▶ EXERCISE
Which of the lines in the listing that follows hold "صيانة"? Pull each one out.

▶ PROVIDED DATA
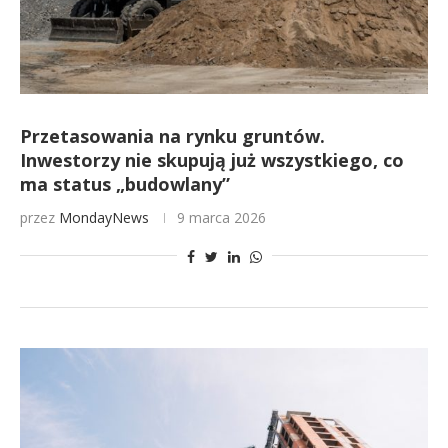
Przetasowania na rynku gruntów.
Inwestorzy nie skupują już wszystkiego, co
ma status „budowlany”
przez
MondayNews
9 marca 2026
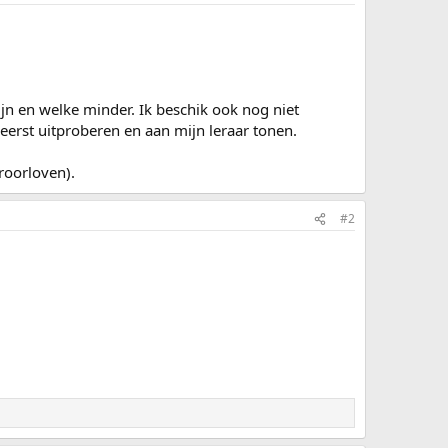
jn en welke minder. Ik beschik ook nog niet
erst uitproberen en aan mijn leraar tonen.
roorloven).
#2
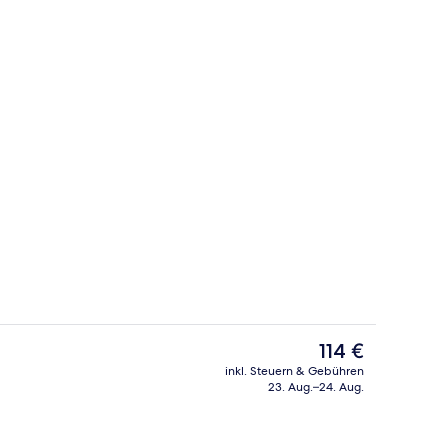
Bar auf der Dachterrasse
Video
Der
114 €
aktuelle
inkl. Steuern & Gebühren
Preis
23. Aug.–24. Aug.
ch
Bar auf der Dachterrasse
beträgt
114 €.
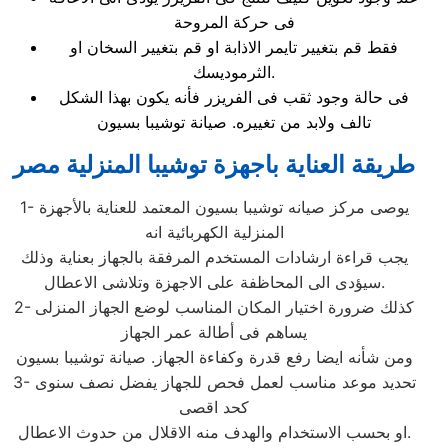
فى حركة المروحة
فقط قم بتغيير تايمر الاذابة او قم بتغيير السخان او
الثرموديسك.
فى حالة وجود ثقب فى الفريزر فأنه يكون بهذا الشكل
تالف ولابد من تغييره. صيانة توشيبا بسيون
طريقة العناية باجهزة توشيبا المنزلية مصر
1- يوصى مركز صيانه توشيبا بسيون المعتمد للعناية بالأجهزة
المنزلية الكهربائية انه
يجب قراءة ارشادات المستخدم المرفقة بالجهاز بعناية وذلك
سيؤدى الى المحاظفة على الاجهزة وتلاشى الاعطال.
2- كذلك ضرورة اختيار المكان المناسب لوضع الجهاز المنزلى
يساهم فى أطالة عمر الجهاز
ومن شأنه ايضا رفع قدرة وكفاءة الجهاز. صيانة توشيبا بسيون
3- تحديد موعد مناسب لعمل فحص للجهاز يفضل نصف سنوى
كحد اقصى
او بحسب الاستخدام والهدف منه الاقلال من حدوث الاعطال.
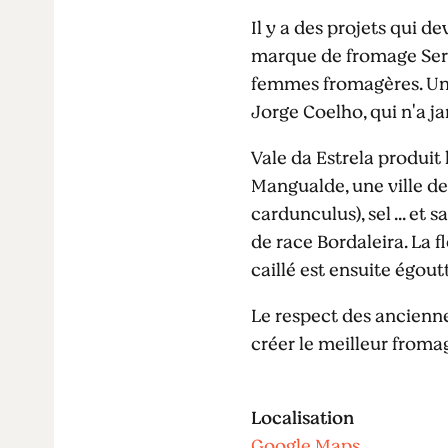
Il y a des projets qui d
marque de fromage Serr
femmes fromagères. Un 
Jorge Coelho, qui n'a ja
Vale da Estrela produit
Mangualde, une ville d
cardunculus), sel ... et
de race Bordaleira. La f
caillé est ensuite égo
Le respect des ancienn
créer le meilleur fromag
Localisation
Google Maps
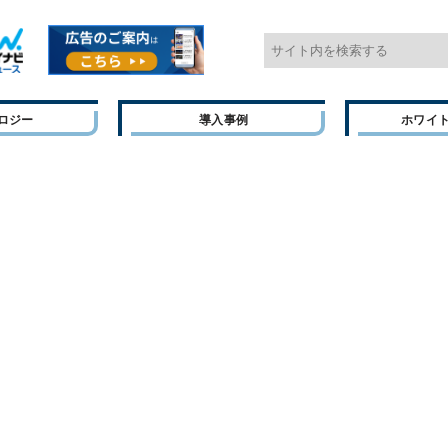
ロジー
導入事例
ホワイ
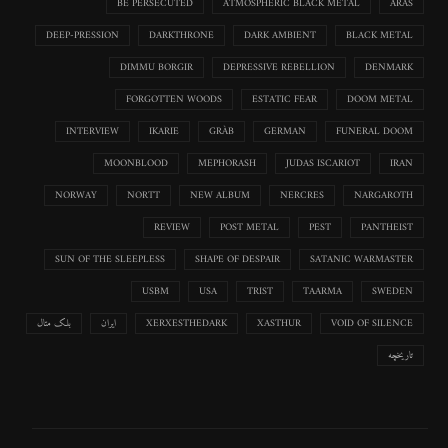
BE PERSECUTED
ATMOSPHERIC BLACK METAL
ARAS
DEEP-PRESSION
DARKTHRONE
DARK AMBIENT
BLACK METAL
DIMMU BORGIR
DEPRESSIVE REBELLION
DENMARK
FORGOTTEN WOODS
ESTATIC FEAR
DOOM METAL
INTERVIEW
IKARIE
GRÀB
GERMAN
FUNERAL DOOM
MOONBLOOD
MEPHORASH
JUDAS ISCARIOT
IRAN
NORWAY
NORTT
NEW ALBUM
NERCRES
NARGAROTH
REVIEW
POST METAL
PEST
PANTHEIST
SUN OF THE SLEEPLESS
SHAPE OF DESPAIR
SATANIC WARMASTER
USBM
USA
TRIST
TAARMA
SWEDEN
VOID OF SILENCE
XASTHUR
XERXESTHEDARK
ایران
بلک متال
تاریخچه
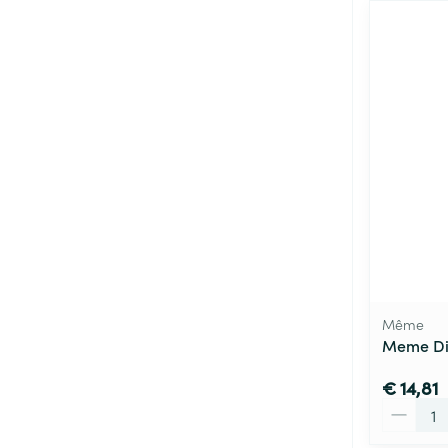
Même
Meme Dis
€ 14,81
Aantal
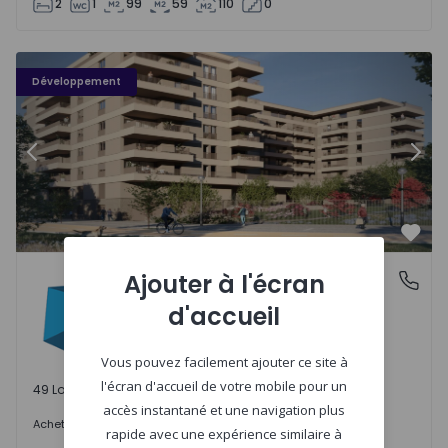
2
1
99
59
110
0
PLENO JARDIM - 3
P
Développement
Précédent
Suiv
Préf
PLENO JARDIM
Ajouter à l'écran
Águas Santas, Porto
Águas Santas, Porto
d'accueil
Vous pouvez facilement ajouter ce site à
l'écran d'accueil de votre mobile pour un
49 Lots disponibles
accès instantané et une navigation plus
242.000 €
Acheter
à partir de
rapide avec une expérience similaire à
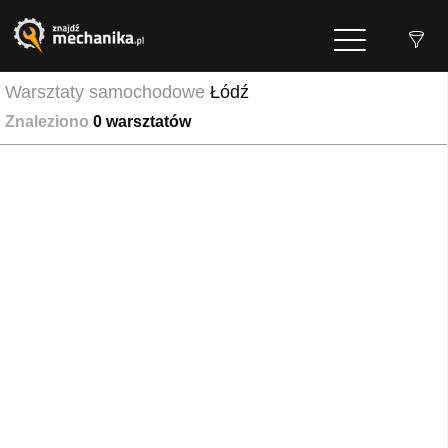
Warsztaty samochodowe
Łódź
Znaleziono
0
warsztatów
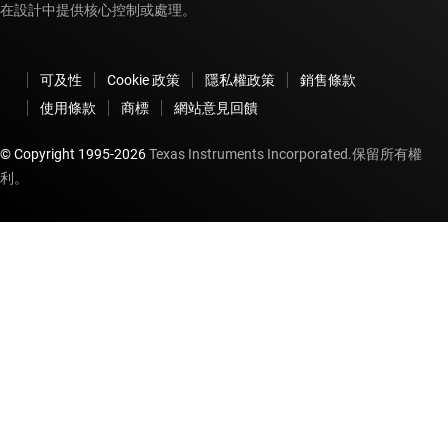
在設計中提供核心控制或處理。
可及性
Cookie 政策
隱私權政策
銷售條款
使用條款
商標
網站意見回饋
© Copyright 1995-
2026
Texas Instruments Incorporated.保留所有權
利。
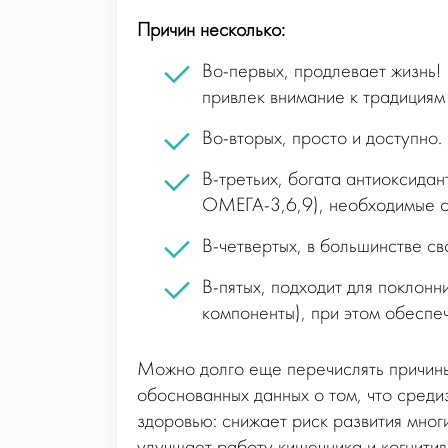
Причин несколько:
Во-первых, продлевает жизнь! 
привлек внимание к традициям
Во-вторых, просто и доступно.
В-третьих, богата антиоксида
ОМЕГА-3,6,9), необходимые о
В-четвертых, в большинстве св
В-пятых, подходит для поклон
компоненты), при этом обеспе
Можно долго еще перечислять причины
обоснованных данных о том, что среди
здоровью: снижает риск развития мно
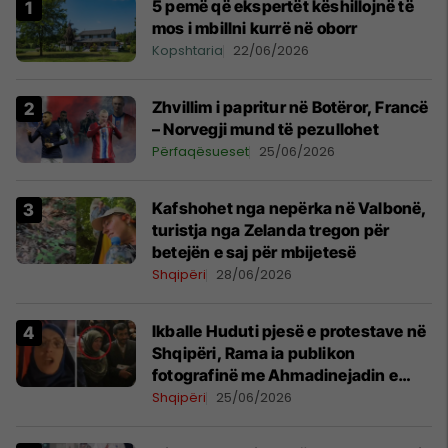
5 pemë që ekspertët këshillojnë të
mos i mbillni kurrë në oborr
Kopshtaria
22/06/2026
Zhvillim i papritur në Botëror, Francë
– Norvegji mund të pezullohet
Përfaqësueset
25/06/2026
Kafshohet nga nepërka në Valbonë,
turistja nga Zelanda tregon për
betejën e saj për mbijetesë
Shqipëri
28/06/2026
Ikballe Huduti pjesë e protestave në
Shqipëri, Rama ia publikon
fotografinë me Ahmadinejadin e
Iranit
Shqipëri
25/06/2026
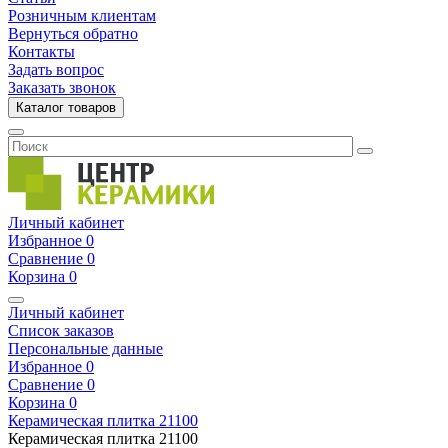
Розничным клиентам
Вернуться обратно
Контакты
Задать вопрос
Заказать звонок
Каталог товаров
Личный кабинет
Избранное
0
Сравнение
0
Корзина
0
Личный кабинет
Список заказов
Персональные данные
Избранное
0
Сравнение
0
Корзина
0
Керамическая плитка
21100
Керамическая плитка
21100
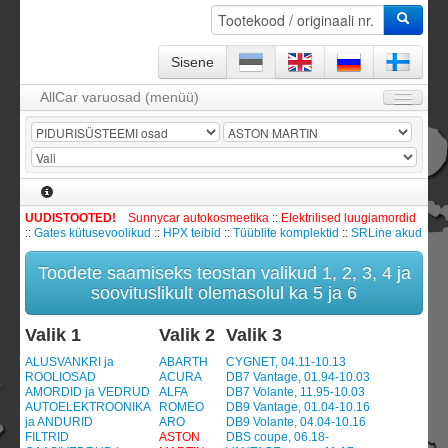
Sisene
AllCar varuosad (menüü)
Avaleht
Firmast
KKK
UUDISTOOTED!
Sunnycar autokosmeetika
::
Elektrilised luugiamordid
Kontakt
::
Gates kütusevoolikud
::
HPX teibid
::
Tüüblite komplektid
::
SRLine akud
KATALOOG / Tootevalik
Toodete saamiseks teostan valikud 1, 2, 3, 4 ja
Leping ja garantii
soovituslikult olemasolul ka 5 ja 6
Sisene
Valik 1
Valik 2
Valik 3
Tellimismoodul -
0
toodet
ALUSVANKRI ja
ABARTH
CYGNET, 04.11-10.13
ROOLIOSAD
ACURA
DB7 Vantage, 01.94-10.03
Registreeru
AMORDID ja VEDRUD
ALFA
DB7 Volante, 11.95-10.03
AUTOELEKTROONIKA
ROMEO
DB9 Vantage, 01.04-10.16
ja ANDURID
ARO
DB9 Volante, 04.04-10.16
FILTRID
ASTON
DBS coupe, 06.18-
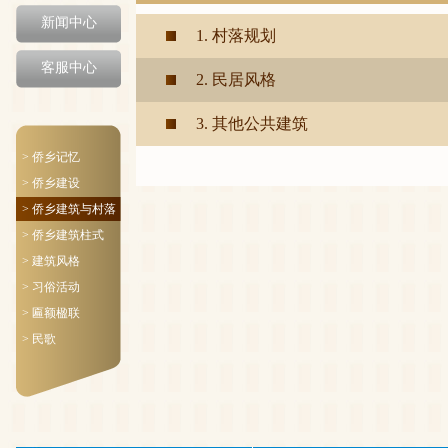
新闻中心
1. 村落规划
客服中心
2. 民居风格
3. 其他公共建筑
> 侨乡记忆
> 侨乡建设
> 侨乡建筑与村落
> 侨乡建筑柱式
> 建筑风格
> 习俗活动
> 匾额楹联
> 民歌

▶ EXPECTED ANSWER
تالف ولابد من تغييره. صيانة توشيبا بسيون
ومن شأنه ايضا رفع قدرة وكفاءة الجهاز. صيانة توشيبا بسيون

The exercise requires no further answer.